== SUPPLIED MATERIAL

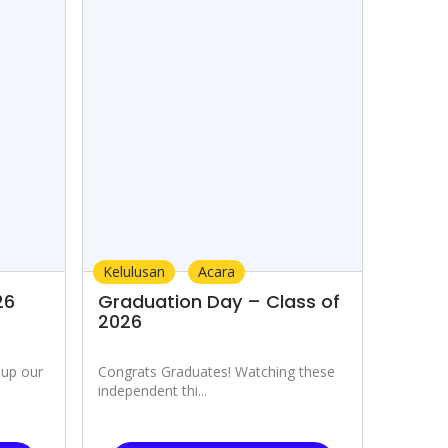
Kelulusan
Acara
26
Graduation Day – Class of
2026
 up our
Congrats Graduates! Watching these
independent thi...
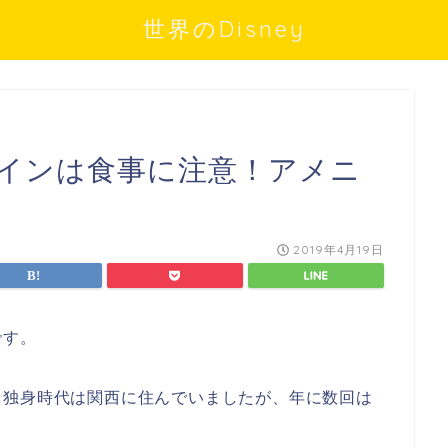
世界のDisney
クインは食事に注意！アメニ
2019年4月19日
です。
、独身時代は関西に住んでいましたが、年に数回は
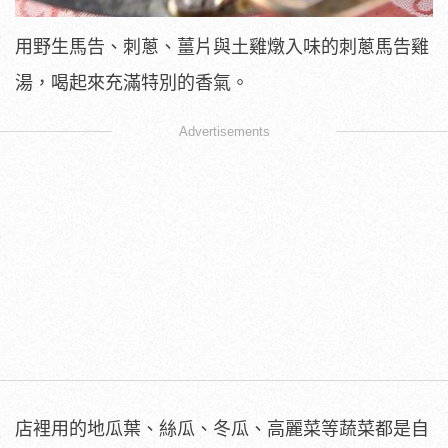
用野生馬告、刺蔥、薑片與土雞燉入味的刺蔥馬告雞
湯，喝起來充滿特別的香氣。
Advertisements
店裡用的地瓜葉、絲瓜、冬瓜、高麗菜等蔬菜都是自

====

## [TASK OBJECTIVE]
Can you extract every line above word for word, leaving the pictures out of your answer?

## [ANSWER BOX]
Kelulusan
Acara
26
Graduation Day – Class of
2026
 up our
Congrats Graduates! Watching these
independent thi...
世界のDisney
クインは食事に注意！アメニ
2019年4月19日
です。
、独身時代は関西に住んでいましたが、年に数回は
用野生馬告、刺蔥、薑片與土雞燉入味的刺蔥馬告雞
湯，喝起來充滿特別的香氣。
Advertisements
店裡用的地瓜葉、絲瓜、冬瓜、高麗菜等蔬菜都是自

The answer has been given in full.